CHAPTER III.
WHO BEGAN RAILROADS?—"PUFFING BILLY."

Familiar as it has become to us, who does not stop to look with interest at the puffing, snorting, screaming steam-horse? And who does not rejoice in the iron-rail, which binds together, with its slender threads, the north and the south, and makes neighbours of the east and the west?

"Who began railroads?" ask the boys again and again.

The first idea of the modern railroad had its birth at a colliery nearly two hundred years ago. In order to lighten the labour of the horses, the colliers laid straight pieces of wood into the road leading from the pit to the river, where the coal was discharged; and the waggons were found to run so much easier, that one horse could draw four or five chaldrons.
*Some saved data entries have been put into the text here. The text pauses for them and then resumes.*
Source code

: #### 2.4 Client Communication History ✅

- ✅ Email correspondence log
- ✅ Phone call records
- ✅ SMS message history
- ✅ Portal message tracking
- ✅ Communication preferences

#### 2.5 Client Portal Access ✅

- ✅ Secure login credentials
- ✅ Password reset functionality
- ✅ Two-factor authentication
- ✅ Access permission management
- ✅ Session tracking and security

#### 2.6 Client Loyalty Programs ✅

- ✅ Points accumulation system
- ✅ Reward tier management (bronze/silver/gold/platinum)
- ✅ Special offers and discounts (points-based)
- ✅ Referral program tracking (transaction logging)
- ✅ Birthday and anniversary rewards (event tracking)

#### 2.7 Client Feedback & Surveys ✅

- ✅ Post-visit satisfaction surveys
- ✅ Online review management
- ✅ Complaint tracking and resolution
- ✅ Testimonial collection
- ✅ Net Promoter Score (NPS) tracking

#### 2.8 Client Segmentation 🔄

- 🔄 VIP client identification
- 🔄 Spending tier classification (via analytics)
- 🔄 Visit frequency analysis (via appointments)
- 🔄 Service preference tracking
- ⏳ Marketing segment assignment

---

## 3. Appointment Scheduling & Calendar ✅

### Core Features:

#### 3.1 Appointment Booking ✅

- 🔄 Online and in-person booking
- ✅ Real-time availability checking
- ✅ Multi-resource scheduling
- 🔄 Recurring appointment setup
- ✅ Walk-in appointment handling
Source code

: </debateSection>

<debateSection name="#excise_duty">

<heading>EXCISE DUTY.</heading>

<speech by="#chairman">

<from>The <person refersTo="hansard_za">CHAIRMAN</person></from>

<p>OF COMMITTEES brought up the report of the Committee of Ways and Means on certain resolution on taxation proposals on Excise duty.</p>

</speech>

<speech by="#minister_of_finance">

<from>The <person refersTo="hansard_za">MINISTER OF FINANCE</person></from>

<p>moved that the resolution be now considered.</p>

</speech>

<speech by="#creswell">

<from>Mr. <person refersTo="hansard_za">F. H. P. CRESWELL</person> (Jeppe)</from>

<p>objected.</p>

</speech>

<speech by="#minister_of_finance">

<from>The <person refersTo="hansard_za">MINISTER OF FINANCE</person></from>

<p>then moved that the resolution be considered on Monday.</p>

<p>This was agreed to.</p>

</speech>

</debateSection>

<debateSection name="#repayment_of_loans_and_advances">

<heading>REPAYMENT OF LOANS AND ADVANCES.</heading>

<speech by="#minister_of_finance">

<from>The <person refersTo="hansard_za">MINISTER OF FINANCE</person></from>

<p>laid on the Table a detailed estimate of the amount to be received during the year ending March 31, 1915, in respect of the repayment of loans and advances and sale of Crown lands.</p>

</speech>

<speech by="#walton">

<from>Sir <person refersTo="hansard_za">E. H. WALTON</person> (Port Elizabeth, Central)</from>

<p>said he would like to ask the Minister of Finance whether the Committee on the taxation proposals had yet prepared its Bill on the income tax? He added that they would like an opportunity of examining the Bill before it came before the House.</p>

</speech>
As wood quickly wore out, and moreover was liable to rot, the next step was nailing plates of iron on the wooden rails; which gave them for a time the name of "plate-way roads." A Mr. Outram making still further improvements, they were called "Outram roads," or, for shortness' sake, "tram-roads;" and tram-roads came into general use at the English collieries.

"There's mischief in those tram-roads," said a large canal owner, foreseeing they would one day drive canal stock quite out of the market.

Improvements thus far had centred on the roads. To convoy heavy loads easier and faster was the point aimed at. Nobody had yet thought of self-going trains. Watt, the father of steam-engines, said steam-carriages might be built. He, however, never tried one, but rather left the idea to sprout in the brain of an old pupil of his, William Murdock, who did construct a very small one, running on thin wheels, and heated by a lamp. It was a curious success in its way, and set other minds thinking.

One of these was a tin-miner of Cornwall, Captain Trovethick, a friend of Murdock, who joined a cousin of his in getting a patent for building a steam-carriage. It was built, and an odd piece of machinery it was. It ran on four wheels over a common road, looked like a stage-coach, and delighted both the inventor and his friends.

They determined to exhibit it at London. While on its journey, driving it one day at the top of its speed, they saw a toll-gate in the distance. Not being able to check it in time, bump it went against the gate, which flew open in a trice, leaving the affrighted toll-man, in answer to their inquiry, "How much to pay?" only able to gasp out, "No—nothing to pay! Drive off as fast as you can! Nothing to pay!"

It reached London in safety, and was some time on exhibition. Multitudes flocked to see it, and some called it a fiery dragon.